Double Kill Internet Explorer Zero-Day Exploit Reportedly Wreaking Havoc With Targeted Attacks
Qihoo 360 thankfully isn't divulging any technical details about Double Kill, but it does acknowledge that it has contacted Microsoft to give the company a heads up. What we do know, however, is that Double Kill involves an Internet Explorer vulnerability that uses Microsoft Word documents (usually sent an email attachment) as the attack vector.
Opening the Word document is all that is required for a malicious embed web link to deliver a trojan to the victim's computer. The trojan is then somehow able to activate Internet Explorer in the background to take control of the victim’s computer, even bypassing protections afforded by Windows User Account Control (UAC). What's worse is that there are no visual cues that would alert the user that something nefarious is going on in the background.

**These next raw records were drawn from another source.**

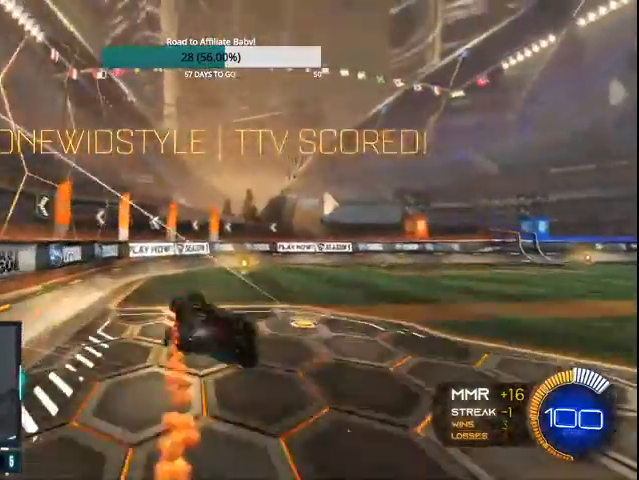
{"buttons": ["CIRCLE", "L1", "R2"], "left_stick": "up-left", "right_stick": "center", "events": [[367, "CROSS", "up"]]}
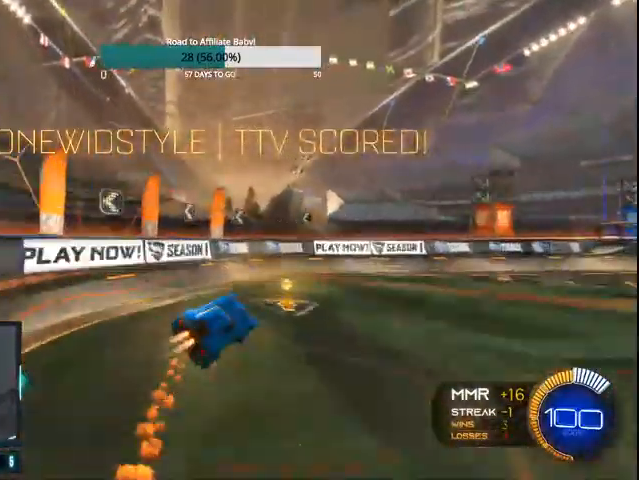
{"buttons": [], "left_stick": "center", "right_stick": "center", "events": [[33, "left_stick", "center"], [67, "L1", "up"], [233, "left_stick", "right"], [400, "left_stick", "center"], [433, "CIRCLE", "up"], [467, "R2", "up"]]}
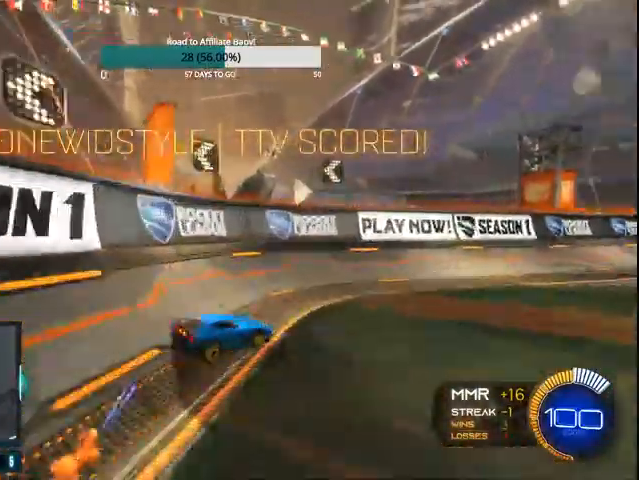
{"buttons": [], "left_stick": "center", "right_stick": "center", "events": []}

"Hackers carried out the APT attack by delivering Office documents containing malicious webpages," writes Qihoo 360. "When affected users opened the documents, malicious scripts and payloads using the vulnerability were downloaded from a remote host and executed."Although Microsoft has allegedly been contacted about Double Kill, it is not known if a fix will be rolled up into the next Patch Tuesday, which is scheduled for May 8th. Microsoft might have not had enough time to identify and properly vet its fix, as we've seen in cases before when Google pulled down the company's shorts for blowing past a deadline.
May 8th is also the latest rumored release date for the Windows 10 April Update.